** Task description **
The line holding "Cheeky tangan beinir" and every line after it through the end of the entries below: retype these exactly and nothing more.

(Data to examine)

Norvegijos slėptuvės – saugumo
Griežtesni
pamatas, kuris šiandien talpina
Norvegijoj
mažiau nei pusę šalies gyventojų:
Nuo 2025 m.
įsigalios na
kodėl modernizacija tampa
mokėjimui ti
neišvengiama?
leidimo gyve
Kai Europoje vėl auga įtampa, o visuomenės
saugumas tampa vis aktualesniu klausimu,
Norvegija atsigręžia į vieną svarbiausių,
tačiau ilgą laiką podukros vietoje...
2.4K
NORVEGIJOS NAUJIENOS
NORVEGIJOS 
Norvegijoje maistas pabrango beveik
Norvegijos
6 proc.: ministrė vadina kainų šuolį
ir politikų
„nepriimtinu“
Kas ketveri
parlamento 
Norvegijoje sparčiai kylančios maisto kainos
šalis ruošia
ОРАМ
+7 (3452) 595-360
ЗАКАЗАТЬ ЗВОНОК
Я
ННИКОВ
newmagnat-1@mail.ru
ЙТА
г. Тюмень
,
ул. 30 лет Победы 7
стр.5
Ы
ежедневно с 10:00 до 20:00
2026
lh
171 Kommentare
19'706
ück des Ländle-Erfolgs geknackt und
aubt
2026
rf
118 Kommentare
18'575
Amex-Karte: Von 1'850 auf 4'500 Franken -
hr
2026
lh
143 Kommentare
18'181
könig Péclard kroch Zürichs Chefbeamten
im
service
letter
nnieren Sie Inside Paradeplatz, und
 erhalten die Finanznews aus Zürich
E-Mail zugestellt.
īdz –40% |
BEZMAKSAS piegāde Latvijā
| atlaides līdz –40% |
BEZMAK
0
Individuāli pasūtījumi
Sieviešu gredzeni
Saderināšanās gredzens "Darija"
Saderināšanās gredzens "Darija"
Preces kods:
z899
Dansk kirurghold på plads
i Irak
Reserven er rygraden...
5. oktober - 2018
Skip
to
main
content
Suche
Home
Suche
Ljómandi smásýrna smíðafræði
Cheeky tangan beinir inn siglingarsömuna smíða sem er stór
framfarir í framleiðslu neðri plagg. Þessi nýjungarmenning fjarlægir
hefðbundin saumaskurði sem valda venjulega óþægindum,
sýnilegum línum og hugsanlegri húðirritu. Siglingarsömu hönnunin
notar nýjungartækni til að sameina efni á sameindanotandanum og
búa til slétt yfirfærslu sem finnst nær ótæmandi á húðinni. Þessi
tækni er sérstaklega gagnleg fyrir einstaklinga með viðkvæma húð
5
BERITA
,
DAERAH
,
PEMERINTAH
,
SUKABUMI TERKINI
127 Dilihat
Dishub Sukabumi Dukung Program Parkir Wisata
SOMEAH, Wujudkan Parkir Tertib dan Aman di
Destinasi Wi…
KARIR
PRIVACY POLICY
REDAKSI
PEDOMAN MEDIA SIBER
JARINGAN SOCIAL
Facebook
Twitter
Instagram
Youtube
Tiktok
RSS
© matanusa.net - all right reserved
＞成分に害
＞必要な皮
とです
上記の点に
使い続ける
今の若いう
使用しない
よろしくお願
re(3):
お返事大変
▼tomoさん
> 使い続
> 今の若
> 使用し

(End Data to examine)

** Result of this exercise **
Cheeky tangan beinir inn siglingarsömuna smíða sem er stór
framfarir í framleiðslu neðri plagg. Þessi nýjungarmenning fjarlægir
hefðbundin saumaskurði sem valda venjulega óþægindum,
sýnilegum línum og hugsanlegri húðirritu. Siglingarsömu hönnunin
notar nýjungartækni til að sameina efni á sameindanotandanum og
búa til slétt yfirfærslu sem finnst nær ótæmandi á húðinni. Þessi
tækni er sérstaklega gagnleg fyrir einstaklinga með viðkvæma húð
5
BERITA
,
DAERAH
,
PEMERINTAH
,
SUKABUMI TERKINI
127 Dilihat
Dishub Sukabumi Dukung Program Parkir Wisata
SOMEAH, Wujudkan Parkir Tertib dan Aman di
Destinasi Wi…
KARIR
PRIVACY POLICY
REDAKSI
PEDOMAN MEDIA SIBER
JARINGAN SOCIAL
Facebook
Twitter
Instagram
Youtube
Tiktok
RSS
© matanusa.net - all right reserved
＞成分に害
＞必要な皮
とです
上記の点に
使い続ける
今の若いう
使用しない
よろしくお願
re(3):
お返事大変
▼tomoさん
> 使い続
> 今の若
> 使用し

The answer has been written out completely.